Collect and copy out, in full, each line of the data below that contains the word "faces".

>>>

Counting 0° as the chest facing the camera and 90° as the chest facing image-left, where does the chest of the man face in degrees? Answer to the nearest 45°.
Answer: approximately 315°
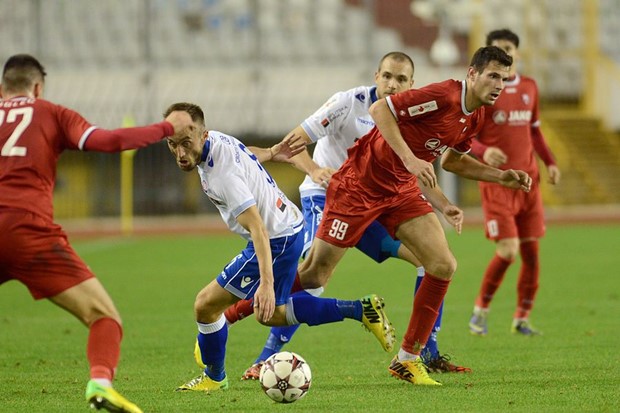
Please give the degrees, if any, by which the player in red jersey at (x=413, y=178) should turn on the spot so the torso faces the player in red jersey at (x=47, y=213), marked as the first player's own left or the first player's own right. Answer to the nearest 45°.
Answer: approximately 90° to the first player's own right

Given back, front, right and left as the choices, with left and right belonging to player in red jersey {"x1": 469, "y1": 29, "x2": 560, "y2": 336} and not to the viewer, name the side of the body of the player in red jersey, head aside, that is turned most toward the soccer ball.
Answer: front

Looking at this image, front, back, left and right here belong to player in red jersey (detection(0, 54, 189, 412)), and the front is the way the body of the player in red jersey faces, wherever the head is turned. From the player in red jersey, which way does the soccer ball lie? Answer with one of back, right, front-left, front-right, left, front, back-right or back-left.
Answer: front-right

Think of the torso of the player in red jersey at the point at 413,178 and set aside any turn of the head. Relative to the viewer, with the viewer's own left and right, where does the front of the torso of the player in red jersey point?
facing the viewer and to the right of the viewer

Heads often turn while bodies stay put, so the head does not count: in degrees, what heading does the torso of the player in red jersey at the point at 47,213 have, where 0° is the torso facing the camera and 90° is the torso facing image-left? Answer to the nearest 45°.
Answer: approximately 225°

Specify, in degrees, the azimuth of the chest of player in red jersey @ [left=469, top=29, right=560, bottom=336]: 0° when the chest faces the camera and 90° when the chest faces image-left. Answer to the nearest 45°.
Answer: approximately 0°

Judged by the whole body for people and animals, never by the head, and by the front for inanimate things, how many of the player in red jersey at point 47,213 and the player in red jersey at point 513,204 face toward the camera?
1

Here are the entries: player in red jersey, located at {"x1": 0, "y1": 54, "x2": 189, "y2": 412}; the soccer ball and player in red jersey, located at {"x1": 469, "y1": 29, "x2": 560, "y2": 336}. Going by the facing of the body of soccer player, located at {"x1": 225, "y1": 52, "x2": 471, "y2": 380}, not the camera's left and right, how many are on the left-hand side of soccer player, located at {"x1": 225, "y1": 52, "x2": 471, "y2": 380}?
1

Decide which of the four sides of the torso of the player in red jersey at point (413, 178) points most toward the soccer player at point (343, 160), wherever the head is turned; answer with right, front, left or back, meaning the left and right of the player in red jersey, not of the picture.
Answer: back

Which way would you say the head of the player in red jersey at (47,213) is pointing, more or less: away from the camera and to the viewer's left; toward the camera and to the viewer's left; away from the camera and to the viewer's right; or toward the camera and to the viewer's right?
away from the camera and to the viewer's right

<<<
>>>

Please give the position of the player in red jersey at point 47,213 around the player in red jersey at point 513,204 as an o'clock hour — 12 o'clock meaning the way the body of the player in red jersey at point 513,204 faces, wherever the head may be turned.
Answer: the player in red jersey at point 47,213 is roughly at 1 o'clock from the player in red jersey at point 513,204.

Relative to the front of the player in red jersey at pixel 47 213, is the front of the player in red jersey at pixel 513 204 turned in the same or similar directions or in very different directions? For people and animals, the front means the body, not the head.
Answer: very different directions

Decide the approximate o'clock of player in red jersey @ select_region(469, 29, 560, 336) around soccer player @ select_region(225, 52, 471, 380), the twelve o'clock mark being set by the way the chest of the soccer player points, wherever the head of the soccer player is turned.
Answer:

<<<

◆ Solved problem
Please give the degrees, if any, by which the player in red jersey at (x=413, y=178) should turn on the spot so the torso faces the player in red jersey at (x=47, y=213), marked as the first player's own left or the first player's own right. Answer to the nearest 45°.
Looking at this image, front, back, left and right here belong to player in red jersey (detection(0, 54, 189, 412)), and the front is the way the body of the player in red jersey faces, wherever the head is turned. From the player in red jersey, which way does the soccer ball lie? Answer with one of back, right, front-left, front-right, left, front, back-right or back-left.
Specify, in degrees, the azimuth of the chest of player in red jersey @ [left=469, top=29, right=560, bottom=336]: 0° when the chest faces the camera and 90° when the chest faces image-left. Answer to the nearest 45°.
Please give the position of the player in red jersey at point 47,213 around the player in red jersey at point 513,204 as an o'clock hour — 12 o'clock meaning the way the body of the player in red jersey at point 513,204 faces, wherever the head may be turned.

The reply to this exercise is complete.